▸ WHAT YOU NEED TO DO:
All of the data goes into your copy exactly as written. Images do not.

▸ DATASET SECTION:

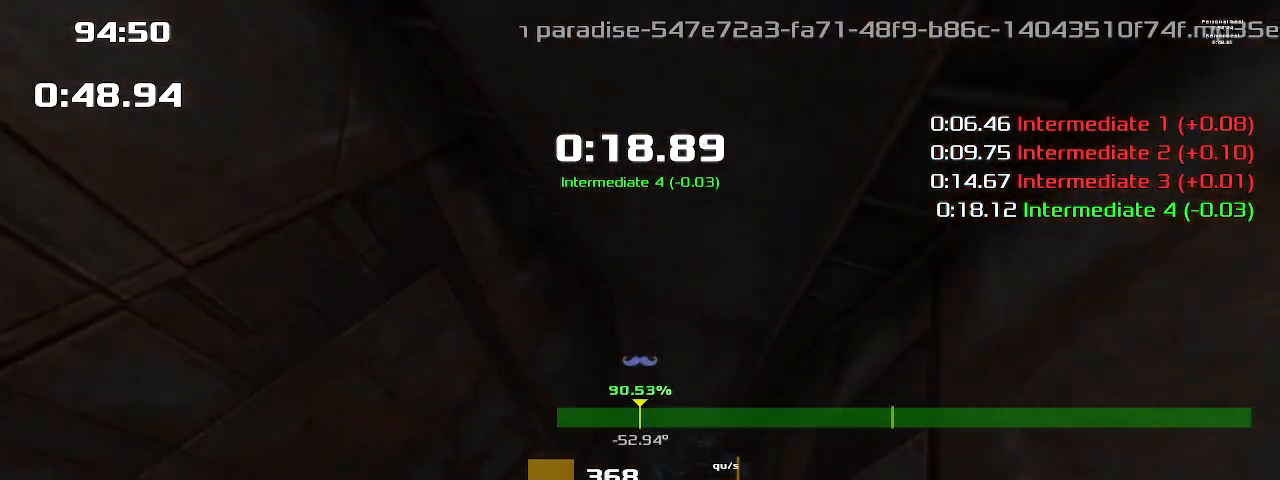
{"keys": ["right", "up"], "events": []}
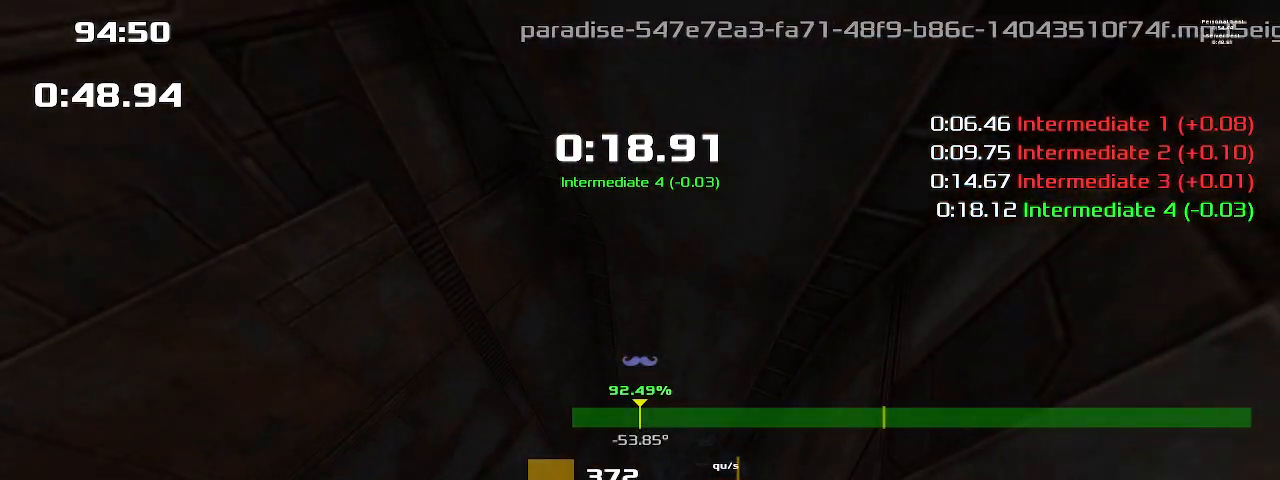
{"keys": ["right", "up"], "events": []}
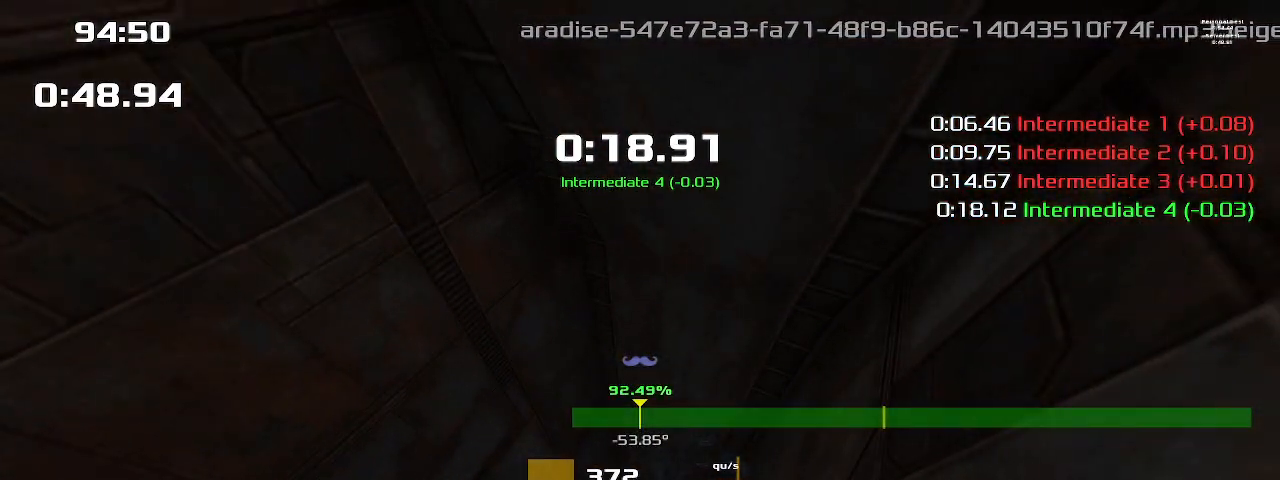
{"keys": ["right", "up"], "events": []}
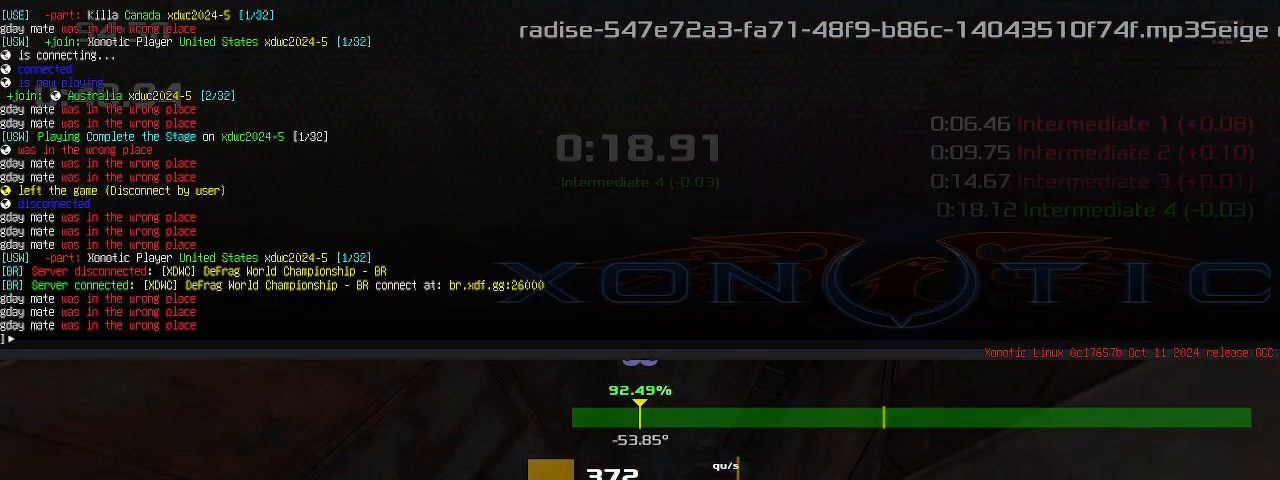
{"keys": ["right", "up"], "events": []}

▸ REPLY:
{"keys": ["right", "up"], "events": []}
{"keys": ["right", "up"], "events": []}
{"keys": ["right", "up"], "events": []}
{"keys": ["right", "up"], "events": []}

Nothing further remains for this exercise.